## Task directions
Quote the entire passage about Pippa Latour below, word for word.

## Excerpted passage
--- --- ---
Born in South Africa, Pippa Latour was to go on in her life to become an agent of the Special Operations Executive organization in England at the tender age of twenty three. This young woman and others were parachuted behind enemy lines in France to be a radio operator to spy on and report Nazi activity in and around Normandy. One can truly know the dangers of torture and death should be be found out, but Pippa seemed t possess a wonderful sense of the perils of her task as well as a photographic memory.

Pippa became part of the "Scientists" operation, with the code name, Genevieve, and because of her small stature was able to pass as a fourteen year old, selling soap from her bicycle, traveling the countryside and amassing information from the Nazi soldiers. Hidden in a hair tie shoelace, Pippa concealed the codes that were needed to operate the various radio transmitters, never knowing if people were friend or collaborators. She was stopped many times bu the Nazis and searched thoroughly but her cool nature and ability to speak French managed to allow her to escape their clutches although there was one close call.
--- --- ---
Chart analysis data
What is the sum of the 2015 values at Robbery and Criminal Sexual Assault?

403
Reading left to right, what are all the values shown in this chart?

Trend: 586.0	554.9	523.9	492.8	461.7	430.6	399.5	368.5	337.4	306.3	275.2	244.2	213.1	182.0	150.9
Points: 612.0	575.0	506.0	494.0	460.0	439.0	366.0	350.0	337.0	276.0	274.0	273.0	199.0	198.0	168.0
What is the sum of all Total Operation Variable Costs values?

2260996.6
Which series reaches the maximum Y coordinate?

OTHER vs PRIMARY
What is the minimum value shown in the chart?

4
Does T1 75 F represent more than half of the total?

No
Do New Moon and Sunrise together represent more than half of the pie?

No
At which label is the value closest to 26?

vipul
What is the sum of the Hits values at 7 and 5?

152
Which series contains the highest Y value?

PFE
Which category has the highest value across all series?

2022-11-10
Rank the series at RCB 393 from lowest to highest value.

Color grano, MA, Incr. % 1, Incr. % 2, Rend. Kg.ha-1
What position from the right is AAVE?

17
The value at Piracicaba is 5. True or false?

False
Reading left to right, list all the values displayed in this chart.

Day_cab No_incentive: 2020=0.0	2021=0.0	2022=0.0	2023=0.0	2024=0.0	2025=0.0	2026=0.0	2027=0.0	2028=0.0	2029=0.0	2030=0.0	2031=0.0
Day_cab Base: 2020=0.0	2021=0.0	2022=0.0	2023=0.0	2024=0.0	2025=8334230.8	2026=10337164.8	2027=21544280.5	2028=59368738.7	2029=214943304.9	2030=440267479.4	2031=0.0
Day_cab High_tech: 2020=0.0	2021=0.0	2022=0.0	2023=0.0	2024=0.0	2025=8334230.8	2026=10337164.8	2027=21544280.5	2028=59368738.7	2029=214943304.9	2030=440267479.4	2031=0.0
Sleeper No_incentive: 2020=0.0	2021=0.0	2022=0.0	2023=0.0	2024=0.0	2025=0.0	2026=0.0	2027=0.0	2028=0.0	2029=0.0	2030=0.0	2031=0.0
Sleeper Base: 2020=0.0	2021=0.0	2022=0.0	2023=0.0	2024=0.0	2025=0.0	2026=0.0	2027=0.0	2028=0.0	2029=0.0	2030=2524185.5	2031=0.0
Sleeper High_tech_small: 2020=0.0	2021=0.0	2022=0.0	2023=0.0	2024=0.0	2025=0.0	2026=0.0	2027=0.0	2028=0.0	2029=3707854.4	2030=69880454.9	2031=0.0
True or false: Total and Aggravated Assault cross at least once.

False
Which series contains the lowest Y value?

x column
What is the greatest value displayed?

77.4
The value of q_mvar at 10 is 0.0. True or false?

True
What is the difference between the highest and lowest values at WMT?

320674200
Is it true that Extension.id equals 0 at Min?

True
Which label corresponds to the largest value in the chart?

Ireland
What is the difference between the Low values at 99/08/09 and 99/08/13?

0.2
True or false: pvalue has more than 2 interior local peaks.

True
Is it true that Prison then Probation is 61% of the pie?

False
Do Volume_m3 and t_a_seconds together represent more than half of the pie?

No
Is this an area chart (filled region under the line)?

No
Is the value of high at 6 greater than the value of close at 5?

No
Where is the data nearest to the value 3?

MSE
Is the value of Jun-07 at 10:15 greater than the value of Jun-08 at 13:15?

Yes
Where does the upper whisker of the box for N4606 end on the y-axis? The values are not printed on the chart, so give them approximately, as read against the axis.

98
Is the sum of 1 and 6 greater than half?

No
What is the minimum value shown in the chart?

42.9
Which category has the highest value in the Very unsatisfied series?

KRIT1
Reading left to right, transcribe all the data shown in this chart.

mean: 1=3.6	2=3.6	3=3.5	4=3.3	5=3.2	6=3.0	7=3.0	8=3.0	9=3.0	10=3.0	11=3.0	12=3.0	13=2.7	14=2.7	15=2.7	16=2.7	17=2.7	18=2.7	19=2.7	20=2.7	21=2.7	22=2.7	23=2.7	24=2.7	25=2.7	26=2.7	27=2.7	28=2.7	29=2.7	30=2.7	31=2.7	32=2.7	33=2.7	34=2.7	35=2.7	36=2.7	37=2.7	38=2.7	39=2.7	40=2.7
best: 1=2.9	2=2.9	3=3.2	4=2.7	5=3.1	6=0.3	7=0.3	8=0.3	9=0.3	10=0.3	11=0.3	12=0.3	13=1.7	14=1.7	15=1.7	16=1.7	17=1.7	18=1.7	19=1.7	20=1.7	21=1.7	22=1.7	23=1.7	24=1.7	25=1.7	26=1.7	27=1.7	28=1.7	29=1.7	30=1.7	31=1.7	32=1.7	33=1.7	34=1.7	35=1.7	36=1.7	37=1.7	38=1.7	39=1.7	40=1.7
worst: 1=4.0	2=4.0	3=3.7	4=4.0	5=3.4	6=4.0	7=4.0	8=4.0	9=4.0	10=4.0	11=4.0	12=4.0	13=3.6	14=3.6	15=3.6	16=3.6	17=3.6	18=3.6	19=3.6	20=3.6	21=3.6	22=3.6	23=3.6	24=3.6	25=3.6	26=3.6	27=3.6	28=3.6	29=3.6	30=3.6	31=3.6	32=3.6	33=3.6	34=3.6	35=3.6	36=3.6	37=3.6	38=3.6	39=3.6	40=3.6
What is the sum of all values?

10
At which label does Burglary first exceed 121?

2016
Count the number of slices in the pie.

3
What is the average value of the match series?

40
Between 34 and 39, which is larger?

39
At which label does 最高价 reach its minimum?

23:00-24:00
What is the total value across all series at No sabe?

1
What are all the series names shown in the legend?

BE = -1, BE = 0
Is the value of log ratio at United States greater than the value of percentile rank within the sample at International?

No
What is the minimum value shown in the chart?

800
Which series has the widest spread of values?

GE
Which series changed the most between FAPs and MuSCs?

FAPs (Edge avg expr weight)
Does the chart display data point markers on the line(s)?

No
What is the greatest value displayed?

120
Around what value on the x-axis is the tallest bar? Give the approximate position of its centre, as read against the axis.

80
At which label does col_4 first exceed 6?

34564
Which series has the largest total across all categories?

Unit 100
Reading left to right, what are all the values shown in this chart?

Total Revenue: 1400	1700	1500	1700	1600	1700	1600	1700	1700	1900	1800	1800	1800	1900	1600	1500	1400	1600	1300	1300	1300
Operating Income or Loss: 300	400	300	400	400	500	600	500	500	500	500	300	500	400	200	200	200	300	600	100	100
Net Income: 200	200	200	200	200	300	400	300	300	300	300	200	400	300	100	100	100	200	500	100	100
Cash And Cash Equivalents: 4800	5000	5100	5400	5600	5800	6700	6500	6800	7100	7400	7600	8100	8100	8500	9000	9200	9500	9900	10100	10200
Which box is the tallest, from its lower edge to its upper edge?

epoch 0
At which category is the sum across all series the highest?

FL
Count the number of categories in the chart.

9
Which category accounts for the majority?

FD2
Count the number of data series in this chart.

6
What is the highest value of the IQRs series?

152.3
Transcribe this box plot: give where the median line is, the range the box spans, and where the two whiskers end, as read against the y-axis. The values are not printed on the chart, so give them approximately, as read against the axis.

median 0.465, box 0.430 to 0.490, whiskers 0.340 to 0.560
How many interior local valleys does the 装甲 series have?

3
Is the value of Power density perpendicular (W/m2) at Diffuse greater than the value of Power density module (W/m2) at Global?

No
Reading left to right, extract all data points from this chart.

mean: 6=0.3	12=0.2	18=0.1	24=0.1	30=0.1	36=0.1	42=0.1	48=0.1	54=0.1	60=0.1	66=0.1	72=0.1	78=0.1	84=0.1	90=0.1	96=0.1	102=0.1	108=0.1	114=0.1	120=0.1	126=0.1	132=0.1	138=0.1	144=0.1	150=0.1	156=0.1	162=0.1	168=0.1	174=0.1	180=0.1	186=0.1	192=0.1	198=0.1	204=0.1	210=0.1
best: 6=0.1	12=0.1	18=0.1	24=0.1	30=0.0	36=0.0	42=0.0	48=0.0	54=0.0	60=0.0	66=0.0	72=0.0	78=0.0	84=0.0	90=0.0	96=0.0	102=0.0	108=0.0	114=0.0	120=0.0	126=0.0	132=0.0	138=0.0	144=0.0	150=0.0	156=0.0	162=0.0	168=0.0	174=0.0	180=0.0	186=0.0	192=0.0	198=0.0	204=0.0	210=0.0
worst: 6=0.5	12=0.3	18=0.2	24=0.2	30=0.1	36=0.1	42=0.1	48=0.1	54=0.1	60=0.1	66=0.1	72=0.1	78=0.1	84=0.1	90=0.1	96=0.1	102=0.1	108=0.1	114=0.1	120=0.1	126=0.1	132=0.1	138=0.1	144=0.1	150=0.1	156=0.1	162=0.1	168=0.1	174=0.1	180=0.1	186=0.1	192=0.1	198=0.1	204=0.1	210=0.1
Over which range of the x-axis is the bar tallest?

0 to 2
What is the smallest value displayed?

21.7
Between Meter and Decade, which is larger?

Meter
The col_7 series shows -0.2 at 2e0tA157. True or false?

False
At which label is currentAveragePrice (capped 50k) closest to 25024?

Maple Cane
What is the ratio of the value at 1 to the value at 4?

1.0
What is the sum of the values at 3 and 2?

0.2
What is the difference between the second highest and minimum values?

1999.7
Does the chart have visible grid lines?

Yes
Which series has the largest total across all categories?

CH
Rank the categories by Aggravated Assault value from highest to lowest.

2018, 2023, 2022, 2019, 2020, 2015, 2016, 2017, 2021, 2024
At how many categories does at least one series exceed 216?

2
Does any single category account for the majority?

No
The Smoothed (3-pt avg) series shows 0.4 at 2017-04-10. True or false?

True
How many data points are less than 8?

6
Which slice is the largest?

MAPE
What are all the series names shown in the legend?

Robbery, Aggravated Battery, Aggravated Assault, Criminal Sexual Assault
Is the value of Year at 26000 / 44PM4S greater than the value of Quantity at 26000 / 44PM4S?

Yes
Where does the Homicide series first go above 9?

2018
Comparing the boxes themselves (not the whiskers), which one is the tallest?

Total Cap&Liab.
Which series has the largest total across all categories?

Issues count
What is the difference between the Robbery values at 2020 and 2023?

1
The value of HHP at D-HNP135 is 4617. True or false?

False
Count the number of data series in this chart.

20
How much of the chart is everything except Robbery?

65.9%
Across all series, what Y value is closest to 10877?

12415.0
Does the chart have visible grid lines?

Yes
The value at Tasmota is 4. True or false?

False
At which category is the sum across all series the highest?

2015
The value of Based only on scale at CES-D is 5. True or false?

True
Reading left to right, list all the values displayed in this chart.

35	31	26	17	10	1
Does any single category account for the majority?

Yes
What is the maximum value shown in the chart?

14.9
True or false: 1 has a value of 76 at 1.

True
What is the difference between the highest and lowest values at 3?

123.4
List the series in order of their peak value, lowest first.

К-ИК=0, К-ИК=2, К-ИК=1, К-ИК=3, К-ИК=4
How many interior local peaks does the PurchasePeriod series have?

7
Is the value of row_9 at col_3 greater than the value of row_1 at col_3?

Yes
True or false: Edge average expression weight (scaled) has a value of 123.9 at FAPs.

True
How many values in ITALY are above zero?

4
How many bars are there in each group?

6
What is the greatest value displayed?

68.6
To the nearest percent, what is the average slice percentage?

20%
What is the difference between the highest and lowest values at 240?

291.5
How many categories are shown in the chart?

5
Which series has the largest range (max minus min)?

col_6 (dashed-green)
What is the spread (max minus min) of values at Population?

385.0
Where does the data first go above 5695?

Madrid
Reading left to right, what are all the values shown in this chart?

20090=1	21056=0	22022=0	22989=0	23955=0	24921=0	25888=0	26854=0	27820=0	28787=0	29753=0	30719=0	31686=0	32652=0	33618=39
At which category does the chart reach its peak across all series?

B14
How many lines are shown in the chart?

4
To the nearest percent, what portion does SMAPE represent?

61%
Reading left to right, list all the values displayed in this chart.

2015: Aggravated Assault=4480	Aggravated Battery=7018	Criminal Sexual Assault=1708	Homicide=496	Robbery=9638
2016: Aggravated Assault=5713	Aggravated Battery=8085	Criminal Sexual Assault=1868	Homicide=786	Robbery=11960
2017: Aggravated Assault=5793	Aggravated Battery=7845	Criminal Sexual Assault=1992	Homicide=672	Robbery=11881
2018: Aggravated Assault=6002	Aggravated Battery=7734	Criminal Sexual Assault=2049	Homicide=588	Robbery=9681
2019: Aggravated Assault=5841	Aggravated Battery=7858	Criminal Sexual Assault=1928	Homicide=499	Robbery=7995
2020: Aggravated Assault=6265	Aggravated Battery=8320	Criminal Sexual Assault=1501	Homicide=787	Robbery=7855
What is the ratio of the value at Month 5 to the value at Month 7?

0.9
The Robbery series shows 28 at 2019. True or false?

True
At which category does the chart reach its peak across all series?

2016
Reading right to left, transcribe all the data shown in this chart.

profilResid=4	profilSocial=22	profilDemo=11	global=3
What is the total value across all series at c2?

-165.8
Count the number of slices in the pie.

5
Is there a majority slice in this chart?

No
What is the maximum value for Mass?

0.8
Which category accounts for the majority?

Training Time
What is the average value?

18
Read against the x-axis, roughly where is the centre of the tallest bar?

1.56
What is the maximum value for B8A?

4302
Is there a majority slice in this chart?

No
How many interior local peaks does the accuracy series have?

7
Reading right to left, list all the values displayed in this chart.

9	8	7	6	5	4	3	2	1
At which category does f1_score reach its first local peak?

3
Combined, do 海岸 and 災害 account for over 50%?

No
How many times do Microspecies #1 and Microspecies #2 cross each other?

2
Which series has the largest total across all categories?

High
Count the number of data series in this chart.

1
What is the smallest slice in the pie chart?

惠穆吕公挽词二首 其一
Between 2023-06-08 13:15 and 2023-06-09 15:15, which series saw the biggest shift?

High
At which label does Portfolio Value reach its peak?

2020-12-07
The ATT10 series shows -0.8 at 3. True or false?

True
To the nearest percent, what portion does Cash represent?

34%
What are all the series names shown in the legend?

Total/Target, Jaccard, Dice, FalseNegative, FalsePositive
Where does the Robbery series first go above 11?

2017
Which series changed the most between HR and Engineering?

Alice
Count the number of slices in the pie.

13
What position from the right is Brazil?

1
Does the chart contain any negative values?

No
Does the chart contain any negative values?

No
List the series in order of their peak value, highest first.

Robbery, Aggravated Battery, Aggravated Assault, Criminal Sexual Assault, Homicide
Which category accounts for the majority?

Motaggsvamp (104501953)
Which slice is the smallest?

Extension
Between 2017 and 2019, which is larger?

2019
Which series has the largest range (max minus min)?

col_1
--- --- ---
## Written response
Born in South Africa, Pippa Latour was to go on in her life to become an agent of the Special Operations Executive organization in England at the tender age of twenty three. This young woman and others were parachuted behind enemy lines in France to be a radio operator to spy on and report Nazi activity in and around Normandy. One can truly know the dangers of torture and death should be be found out, but Pippa seemed t possess a wonderful sense of the perils of her task as well as a photographic memory.

Pippa became part of the "Scientists" operation, with the code name, Genevieve, and because of her small stature was able to pass as a fourteen year old, selling soap from her bicycle, traveling the countryside and amassing information from the Nazi soldiers. Hidden in a hair tie shoelace, Pippa concealed the codes that were needed to operate the various radio transmitters, never knowing if people were friend or collaborators. She was stopped many times bu the Nazis and searched thoroughly but her cool nature and ability to speak French managed to allow her to escape their clutches although there was one close call.